Little of Croft's keyboard music was published during his lifetime. Most of it was unavailable until 1974, when Howard Ferguson and Christopher Hogwood published a two-volume edition of it. (Two additional suites were added to this corpus in an expanded edition of 1982.) Needless to say, Croft's keyboard music was more or less forgotten.
These two discs contain all of Croft's music for harpsichord, played on three instruments: virginal, spinet and harpsichord. The late Julian Rhodes (unfortunately, this excellent young keyboard player died recently) plays these works with great delicacy and grace, ornamenting with great discretion. These are not virtuoso works, but rather very melodic pieces, with simple, yet effective song-like melodies. Rhodes gives an excellent performance here, neither overplaying the pieces nor being too shy - his interpretation is clearly his own, yet he lets the music take the forefront
Most of these works are suites, ranging from two to five movements, the longest just under 11 minutes long.

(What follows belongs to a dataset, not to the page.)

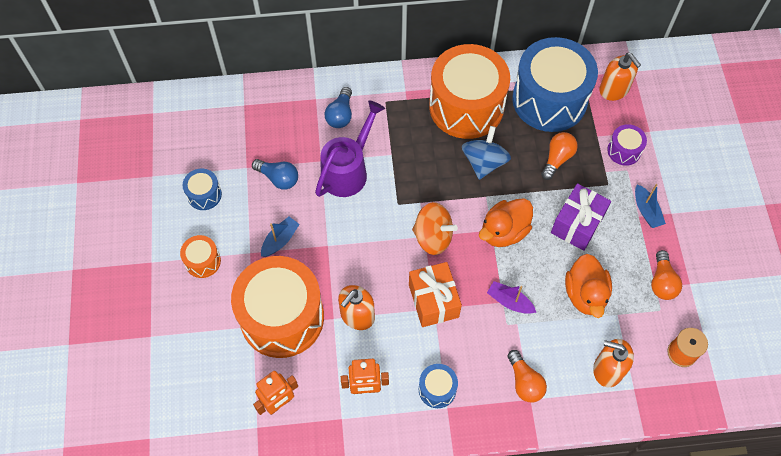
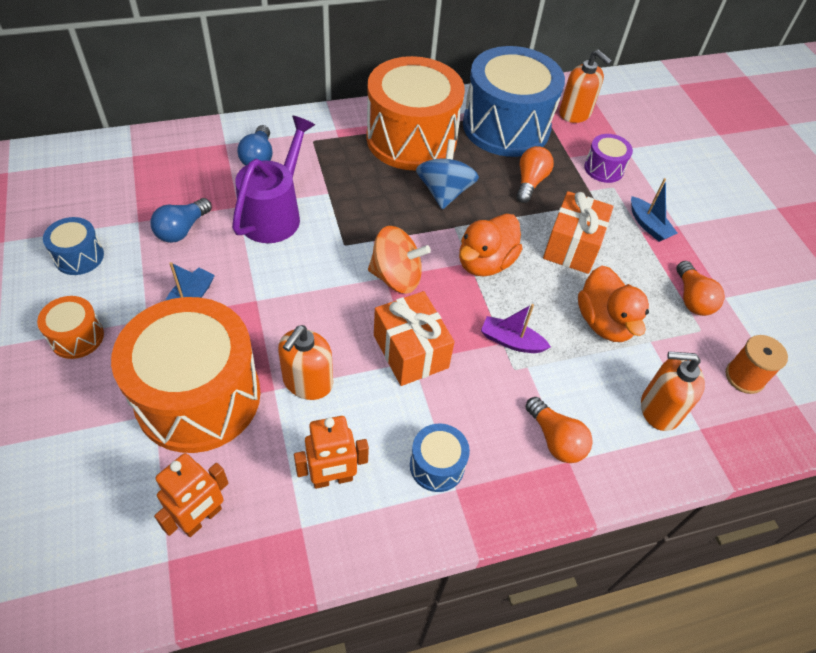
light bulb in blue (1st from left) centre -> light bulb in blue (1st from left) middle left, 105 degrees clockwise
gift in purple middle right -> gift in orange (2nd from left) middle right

There are also several isolated pieces, which Rhodes organised in "synthetic" suites, and a few other short pieces that stand alone.
Suite no. 15 in A major is a fine example of Croft's style. With a simple melody in the first movement, an Almand, he goes on to develop this melody in the other movements, a Courant, Air and Saraband. In Croft's suites there is a very strong melodic similarity among the different movements, making them more like variations. Croft has a unique way, similar to Haendel, of taking very simple melodies and making highly enjoyable music - he makes a lot out of very little.
The Chaconne in A minor is a delightful piece. A chaconne is a sort of variation piece, where a simple theme is presented and restated several times, with elaborations and variations. This short work is melodically reminiscent of the theme in Buxtehude's Aria "La Capricciosa", with a simple, almost dainty melody. Croft takes this and weaves a beautiful series of brief variations around it, ranging from simple chords to long, sinuous melodic runs.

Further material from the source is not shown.